We must remember that what now is called "Women's History," "Native American History," "African American History," or "Asian American History" really ought to be called "Remedial History." I don't know about you, but I didn't learn about the female plus people-of-color part of history when I was going to school. So I am continually amazed and angered when I learn that, for example, the entire state of Florida was governed by a coalition of Seminole Indians and freed or runaway slaves. For many years, they fought off the entire U.S. government. Or when I learn that Mozart had an older sister, Nannerl, whom he considered "the really talented one." She was sent home to marry, but some musicologists think compositions attributed to him might really be hers.

Somebody gave me a button once that said, "The truth will make you free, but first it will piss you off."

I also didn't learn in school that our form of government and constitution were inspired in part by the Iroquois Confederacy. Of course, our forefathers still didn't get it right; they left out women, who declared war and peace, and chose the male chief in the Iroquois Nations. I didn't know until a few years ago that the women of the abolitionist and suffragist movements--like Sojourner Truth, Matilda Gage, Elizabeth Cady Stanton and others--knew, visited with, learned from, and wrote about women in those Native American cultures, and held such cultures up as examples of the kind of society they were striving to create.

In a way, early American feminists were talking about feminism as theory. But indigenous women were often living it as practice. Moreover, when Engels wrote his essay on The Origin of the Family, Private Property and the State, he based much of it on the work of anthropologist Lewis Henry Morgan and his published studies of the Iroquois Confederacy.

So indigenous cultures were and are among the roots of feminism, socialism, the idea of communalism, communal ownership, a different relationship with nature, and so on. They still exist in some form on every continent--embattled, almost annihilated, subject to genocide. But they still exist.

I think that gives us some hope. It isn1t that we can go back to the past. We can't. Nor should we romanticize the past. But we need to know that changes we're now told are impossible--living with feminist values, changed forms of organization, our insistence that violence is never an acceptable way of solving conflict but only for self-defense--all these have existed in some form. When they tell us, "You can't change that; it's human nature," we need to have the knowledge that for 95% of human time on earth, there existed a very different vision of human nature.

I think the first thing we need to re-consider about "family values" is saying "family" in the singular. That is a right wing trip altogether. The minute you say "family" in the singular, it defines one kind of family as normal and renders all other forms peripheral or wrong. The truth is there have always been many, many different kinds of families­extended families, communal families, families in which, in the African tradition, children were raised by the grandparents, because it was thought that someone young enough to have a child was not wise enough to raise it.

There have always been committed, nurturing relationships between men, between women and also chosen relationships, adopted relationships.
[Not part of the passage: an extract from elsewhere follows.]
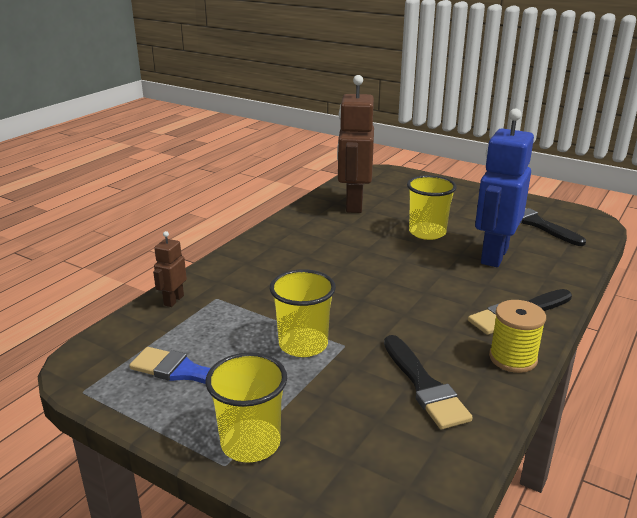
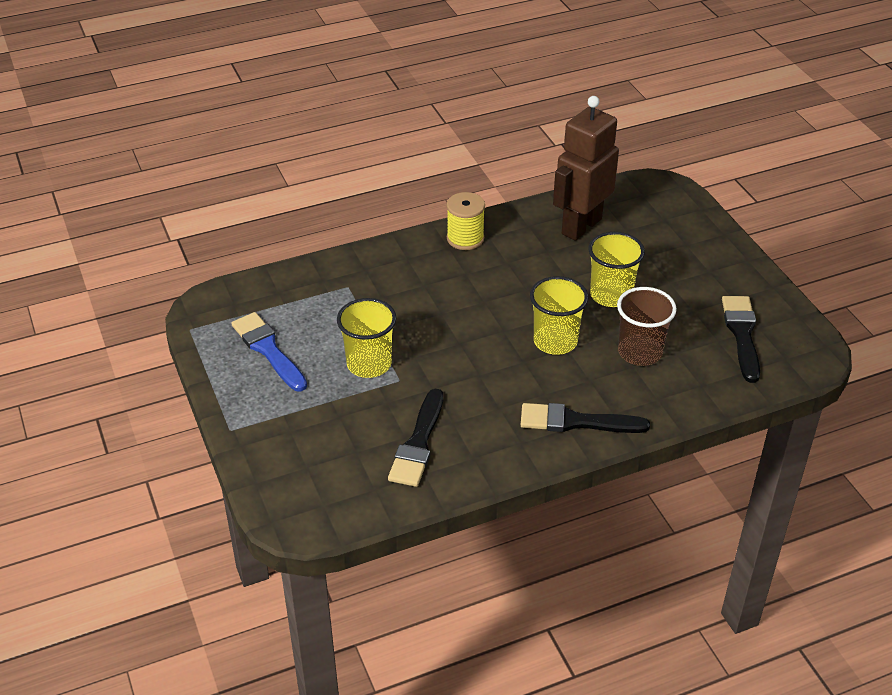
camera: 35 degrees right, 15 degrees up
(173, 300) = (313, 274): brown robot -> none
(250, 443) = (258, 423): yellow cup -> yellow cup (555, 341)
(493, 256) = (640, 352): blue robot -> brown cup
(513, 358) = (515, 457): yellow spool -> yellow spool (465, 238)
Certainly, native cultures on this continent often adopted people who were of different nations, different races into their extended families. The patriarchal, nuclear family that we are supposed to think is the normal and only one, that kind of family is really only about one-hundred-and-fifty-years-old, and is almost entirely the function of industrialization and capitalism. It was a form invented to make people portable, so they could be shipped about at the will of their employers, something that could not be done with big, extended, communal families.

Even in recent agricultural communities, women in patriarchal families still played important economic roles. It was industrialization that took fathers out of the home and made them the only wage earners for the first time­causing women and children to be entirely dependent on men.

The idea that there is only one family form is really pure bullshit.